The original integral was $$\int_{-\ln{2}}^{\ln{2}} \frac{(\sin{x} +x)^{\frac{1}{3}}}{e^x} \text{d}x$$ one can transform this with properties of definite integrals $(u = a + b - x)$ into $$\frac{1}{2} \int_{-\ln{2}}^{\ln{2}} \frac{(\sin{x}+x)^{\frac{1}{3}}}{e^x}-\frac{(\sin{x}+x)^{\frac{1}{3}}}{e^{-x}} \text{d}x$$ which is then able to be transformed into the much more approachable looking $$-2\int_{0}^{\ln{2}} (\sin{x}+x)^\frac{1}{3}\cdot \sinh{x} \text{d}x$$ but unfortunately I am unsure where to proceed from here. Help would be appreciated!

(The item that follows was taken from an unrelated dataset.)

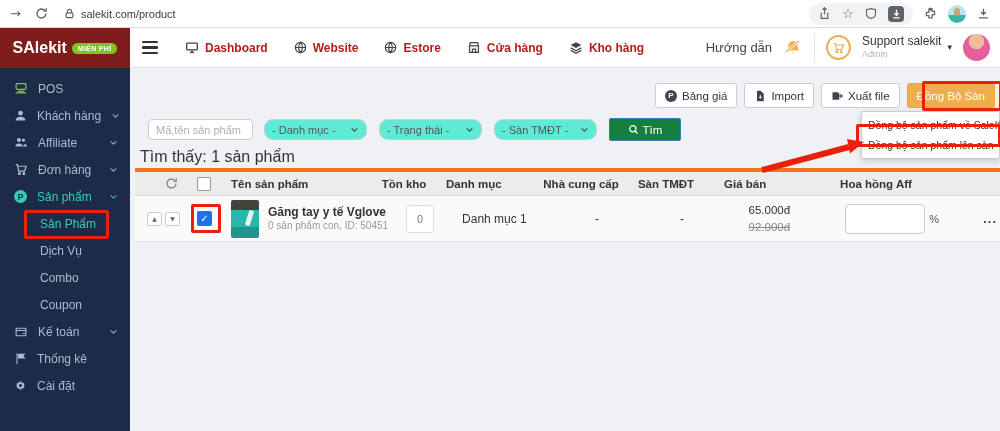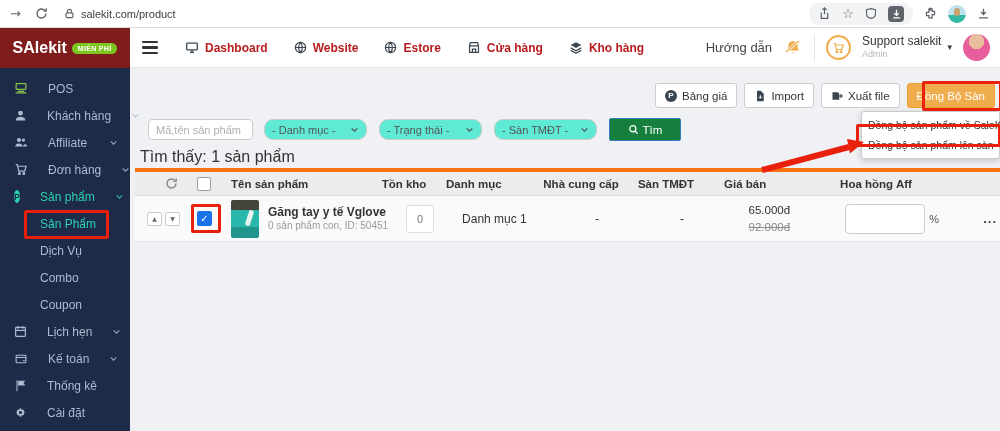"POS" .side-item { gap: 20px -> 10px }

Edit: I've flagged my post as duplicate. See Evaluating the integral $\int_{-\ln 2}^{\ln 2} e^{-x}(\sin x+x)^{1/3}dx$. Thank you to John Omielan for the help!
If the question is well formulated, note that is trivial. You are integrating a continuous function between $a$ and $b$ with $a=\ln 2=b$. Since the two bounds are the same, the integral is zero.